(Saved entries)

:::::

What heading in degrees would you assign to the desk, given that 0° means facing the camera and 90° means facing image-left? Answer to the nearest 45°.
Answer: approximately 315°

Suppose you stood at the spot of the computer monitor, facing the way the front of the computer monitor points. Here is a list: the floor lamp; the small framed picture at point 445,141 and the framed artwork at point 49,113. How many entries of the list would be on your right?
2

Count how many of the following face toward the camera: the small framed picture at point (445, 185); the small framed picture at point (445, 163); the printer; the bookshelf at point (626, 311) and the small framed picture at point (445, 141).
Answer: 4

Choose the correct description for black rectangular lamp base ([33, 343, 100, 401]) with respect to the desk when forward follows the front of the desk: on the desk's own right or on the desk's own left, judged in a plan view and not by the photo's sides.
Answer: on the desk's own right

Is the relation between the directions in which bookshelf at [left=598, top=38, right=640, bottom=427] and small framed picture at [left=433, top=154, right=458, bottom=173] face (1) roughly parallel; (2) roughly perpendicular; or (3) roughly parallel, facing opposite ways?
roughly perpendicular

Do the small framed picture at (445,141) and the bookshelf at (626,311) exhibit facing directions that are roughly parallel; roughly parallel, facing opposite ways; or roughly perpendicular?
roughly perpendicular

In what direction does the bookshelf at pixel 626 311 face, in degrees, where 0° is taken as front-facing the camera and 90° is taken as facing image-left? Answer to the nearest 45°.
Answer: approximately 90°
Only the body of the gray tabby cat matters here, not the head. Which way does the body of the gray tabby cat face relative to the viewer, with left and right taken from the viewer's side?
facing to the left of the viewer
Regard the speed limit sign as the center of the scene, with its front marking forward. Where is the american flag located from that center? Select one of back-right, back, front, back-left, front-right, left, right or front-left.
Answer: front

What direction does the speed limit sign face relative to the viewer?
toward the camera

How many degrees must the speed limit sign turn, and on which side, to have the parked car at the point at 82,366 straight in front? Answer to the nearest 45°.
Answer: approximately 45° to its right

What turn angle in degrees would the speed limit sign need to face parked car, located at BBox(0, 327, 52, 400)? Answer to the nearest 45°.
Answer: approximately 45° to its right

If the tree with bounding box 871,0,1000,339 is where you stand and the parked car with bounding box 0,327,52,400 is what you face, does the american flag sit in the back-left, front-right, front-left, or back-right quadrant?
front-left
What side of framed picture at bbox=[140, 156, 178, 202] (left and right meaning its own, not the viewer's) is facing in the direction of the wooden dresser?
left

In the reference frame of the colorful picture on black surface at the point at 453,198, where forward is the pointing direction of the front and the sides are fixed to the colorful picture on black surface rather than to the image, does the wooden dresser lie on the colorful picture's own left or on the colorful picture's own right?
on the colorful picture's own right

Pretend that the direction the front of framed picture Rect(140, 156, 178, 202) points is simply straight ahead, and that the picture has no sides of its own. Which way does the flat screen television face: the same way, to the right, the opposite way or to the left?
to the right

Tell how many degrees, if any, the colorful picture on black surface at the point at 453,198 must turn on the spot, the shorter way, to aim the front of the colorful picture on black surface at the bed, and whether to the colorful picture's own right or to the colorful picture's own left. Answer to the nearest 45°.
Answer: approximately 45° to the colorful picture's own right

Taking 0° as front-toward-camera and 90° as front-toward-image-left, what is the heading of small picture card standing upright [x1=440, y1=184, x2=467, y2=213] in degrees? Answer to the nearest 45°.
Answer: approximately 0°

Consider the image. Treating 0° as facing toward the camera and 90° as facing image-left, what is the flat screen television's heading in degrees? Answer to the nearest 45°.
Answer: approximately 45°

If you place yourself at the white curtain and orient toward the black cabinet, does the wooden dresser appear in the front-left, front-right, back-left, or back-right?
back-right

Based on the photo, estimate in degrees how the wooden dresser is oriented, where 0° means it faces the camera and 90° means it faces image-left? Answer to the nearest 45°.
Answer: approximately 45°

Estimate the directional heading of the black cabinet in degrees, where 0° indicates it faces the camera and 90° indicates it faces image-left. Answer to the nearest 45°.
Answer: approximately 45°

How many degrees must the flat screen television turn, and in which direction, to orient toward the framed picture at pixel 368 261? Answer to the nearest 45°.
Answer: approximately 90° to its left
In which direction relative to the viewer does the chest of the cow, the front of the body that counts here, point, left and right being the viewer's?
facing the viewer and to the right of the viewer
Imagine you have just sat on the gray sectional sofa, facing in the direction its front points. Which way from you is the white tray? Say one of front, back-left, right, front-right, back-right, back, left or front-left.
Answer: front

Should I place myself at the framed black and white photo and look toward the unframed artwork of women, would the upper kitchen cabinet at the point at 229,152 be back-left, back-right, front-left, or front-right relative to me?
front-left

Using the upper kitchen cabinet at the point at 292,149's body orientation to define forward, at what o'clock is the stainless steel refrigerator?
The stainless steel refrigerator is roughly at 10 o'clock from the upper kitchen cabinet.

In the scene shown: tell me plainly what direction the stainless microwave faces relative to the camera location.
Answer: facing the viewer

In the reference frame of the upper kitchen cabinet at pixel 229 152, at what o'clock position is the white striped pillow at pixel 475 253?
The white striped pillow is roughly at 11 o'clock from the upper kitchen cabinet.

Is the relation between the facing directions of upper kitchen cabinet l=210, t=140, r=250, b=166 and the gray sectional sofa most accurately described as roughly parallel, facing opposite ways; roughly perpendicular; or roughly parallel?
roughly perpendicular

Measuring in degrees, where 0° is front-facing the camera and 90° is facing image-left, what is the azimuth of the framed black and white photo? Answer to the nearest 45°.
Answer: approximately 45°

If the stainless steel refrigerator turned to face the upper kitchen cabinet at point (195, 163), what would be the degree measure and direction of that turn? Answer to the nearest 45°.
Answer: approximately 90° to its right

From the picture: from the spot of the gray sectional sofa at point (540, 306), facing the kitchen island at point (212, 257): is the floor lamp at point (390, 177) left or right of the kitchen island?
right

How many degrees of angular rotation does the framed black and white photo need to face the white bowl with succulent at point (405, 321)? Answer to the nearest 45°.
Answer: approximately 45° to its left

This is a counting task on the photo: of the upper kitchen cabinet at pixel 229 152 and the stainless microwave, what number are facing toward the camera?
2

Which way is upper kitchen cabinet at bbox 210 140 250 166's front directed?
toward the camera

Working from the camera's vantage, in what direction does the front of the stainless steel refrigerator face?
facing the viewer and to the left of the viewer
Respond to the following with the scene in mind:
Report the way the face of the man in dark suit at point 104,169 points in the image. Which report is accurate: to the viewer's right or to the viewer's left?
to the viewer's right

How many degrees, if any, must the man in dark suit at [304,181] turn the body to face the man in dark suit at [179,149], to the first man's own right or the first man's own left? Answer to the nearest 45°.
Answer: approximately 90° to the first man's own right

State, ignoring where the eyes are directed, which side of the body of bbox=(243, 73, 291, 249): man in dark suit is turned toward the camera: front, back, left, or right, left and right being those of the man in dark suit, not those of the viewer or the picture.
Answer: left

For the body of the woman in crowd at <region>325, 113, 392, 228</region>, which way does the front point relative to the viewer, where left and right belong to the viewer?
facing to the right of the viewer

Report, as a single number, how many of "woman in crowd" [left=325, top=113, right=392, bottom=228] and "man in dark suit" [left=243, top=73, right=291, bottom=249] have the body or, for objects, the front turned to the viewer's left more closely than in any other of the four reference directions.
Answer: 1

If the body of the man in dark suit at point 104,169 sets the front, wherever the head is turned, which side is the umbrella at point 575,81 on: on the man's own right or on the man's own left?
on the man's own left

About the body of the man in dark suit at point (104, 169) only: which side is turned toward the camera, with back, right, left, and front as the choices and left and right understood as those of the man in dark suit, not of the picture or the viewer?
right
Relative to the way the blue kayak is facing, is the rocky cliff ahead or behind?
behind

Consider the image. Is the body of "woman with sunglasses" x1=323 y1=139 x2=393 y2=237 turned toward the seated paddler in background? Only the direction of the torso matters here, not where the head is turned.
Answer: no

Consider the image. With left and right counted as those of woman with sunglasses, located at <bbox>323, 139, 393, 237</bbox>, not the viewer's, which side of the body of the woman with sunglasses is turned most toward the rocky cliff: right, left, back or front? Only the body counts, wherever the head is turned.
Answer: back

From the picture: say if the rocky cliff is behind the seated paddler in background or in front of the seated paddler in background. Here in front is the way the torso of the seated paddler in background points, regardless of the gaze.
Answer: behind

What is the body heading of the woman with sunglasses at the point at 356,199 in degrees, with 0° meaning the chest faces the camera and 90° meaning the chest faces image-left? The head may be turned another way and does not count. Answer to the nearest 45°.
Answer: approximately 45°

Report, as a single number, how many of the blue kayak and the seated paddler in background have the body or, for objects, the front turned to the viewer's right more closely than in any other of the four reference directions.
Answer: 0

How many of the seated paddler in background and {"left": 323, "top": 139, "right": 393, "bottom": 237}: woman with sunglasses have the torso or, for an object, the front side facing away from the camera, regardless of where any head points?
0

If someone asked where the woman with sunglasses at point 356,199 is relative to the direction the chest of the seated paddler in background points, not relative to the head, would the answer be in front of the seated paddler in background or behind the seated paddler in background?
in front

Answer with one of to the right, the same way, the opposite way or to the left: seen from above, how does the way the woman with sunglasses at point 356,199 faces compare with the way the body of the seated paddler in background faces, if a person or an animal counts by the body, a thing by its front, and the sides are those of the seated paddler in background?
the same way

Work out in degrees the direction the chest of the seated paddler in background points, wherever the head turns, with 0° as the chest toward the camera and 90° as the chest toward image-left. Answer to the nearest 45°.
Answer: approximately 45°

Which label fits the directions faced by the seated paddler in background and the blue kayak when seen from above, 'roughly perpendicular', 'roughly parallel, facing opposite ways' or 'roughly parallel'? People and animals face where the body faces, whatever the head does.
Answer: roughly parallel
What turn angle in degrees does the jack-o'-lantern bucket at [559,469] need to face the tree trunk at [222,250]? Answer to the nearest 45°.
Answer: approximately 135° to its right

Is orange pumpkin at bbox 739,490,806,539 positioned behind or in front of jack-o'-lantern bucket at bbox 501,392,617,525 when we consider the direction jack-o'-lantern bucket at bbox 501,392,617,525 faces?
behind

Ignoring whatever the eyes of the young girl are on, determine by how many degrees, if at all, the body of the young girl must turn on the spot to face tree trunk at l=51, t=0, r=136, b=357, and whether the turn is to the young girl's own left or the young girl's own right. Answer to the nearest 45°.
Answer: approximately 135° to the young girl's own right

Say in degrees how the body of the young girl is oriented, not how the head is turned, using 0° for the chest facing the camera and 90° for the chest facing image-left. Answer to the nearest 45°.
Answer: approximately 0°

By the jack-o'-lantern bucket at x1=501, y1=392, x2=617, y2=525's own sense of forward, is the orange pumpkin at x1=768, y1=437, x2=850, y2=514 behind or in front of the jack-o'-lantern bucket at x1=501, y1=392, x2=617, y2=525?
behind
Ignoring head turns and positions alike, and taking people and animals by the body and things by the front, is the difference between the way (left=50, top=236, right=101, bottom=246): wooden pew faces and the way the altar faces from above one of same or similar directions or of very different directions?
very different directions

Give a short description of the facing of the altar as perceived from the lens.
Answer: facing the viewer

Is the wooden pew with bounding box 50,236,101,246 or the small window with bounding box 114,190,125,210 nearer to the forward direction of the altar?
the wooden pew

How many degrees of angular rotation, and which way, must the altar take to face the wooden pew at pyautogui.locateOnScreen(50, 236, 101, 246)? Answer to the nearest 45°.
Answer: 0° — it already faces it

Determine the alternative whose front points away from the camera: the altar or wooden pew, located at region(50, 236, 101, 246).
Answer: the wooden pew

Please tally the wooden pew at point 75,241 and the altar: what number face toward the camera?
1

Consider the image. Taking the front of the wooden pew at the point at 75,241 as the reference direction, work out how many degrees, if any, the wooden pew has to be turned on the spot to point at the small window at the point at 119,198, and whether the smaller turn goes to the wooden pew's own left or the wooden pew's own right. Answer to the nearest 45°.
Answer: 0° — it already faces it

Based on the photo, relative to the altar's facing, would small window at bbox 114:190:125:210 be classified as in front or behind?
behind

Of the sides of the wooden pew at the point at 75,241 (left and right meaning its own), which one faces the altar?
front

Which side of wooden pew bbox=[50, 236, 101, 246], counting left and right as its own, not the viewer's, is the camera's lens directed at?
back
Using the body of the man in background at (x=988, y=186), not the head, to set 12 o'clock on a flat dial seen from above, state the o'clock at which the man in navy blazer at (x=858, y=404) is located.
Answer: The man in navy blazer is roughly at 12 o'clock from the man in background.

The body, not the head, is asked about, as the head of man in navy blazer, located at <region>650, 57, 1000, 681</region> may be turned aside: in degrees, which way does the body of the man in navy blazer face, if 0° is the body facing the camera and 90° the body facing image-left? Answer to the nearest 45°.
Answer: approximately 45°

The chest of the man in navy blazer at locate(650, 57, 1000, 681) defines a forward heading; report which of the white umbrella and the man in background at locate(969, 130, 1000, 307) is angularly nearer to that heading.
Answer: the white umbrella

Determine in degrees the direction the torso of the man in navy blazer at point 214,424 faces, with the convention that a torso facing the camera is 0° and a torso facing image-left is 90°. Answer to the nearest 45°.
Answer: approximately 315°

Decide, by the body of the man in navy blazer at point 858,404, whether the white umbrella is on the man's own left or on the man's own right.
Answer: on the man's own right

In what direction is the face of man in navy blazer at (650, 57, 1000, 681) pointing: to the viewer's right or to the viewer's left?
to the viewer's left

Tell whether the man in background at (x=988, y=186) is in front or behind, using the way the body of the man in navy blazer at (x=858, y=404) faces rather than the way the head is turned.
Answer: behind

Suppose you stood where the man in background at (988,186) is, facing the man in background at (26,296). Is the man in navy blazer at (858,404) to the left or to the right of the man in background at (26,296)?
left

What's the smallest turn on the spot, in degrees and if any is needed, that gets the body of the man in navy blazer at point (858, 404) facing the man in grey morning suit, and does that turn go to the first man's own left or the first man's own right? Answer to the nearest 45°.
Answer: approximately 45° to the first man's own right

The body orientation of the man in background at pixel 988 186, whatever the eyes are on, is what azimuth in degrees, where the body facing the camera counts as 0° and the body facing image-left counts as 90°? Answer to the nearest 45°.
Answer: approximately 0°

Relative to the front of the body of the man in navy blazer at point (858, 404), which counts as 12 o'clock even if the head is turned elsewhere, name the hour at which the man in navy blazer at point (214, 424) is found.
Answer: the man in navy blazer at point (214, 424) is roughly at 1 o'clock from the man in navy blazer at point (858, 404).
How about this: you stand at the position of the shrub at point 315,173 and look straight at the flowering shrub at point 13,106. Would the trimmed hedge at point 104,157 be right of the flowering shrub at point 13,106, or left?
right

:::::

* **What is required**
Please express the entries from the line containing "Measuring in degrees, where" through the line containing "Answer: approximately 90° to its right" as a two-column CSV with the headers entry_text and answer. Give one row per entry, quote each field, and turn line breaks into spaces.

* **Solution**
entry_text,answer
"Measuring in degrees, where 0° is front-facing the camera and 90° is facing image-left, what is the azimuth of the framed black and white photo? Answer to the nearest 45°. Answer:","approximately 45°"
"If the stainless steel refrigerator turned to face the upper kitchen cabinet at point (195, 163), what would be the degree measure and direction of that turn? Answer to the nearest 45°. Answer:","approximately 90° to its right"